(Work item): Display each line of the material below that contains the word "topic".

(Input data):
* * *
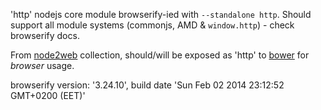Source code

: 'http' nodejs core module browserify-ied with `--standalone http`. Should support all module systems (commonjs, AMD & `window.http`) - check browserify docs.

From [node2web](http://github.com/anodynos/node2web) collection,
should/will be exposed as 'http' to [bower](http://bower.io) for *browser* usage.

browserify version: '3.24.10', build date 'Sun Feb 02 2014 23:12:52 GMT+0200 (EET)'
* * *
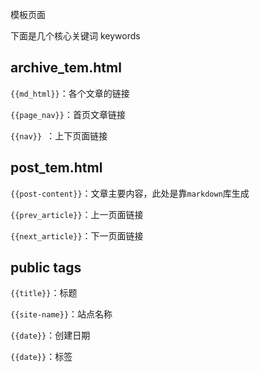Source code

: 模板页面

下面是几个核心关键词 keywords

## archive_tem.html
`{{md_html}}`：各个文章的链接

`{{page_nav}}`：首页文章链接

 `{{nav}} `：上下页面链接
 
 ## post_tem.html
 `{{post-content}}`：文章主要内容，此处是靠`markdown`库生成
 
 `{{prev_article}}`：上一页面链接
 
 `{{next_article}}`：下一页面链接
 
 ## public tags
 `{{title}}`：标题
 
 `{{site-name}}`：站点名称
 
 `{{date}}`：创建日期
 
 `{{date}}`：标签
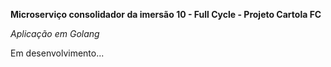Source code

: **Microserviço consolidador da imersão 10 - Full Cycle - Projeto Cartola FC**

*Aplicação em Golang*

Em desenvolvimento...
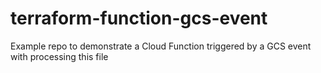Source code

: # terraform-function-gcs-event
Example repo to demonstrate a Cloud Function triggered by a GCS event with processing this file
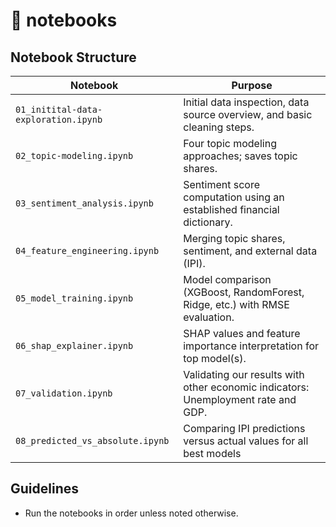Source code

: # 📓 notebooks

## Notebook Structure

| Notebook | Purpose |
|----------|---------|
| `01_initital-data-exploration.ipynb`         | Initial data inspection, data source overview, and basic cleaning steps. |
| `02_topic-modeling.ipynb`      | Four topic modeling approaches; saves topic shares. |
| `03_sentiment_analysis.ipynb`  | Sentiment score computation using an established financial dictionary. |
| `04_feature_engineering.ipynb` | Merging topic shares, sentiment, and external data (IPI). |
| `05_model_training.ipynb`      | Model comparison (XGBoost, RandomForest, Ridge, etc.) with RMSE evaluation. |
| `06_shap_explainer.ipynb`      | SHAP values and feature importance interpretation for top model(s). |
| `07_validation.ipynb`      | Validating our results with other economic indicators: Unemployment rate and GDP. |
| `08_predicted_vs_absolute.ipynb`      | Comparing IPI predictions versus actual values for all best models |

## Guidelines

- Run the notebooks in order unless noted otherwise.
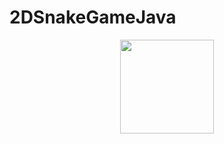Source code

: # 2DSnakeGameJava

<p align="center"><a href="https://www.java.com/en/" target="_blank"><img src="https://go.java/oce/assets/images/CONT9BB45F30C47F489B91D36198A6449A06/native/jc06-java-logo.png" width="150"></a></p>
* * *
(Written solution):
| `02_topic-modeling.ipynb`      | Four topic modeling approaches; saves topic shares. |
| `04_feature_engineering.ipynb` | Merging topic shares, sentiment, and external data (IPI). |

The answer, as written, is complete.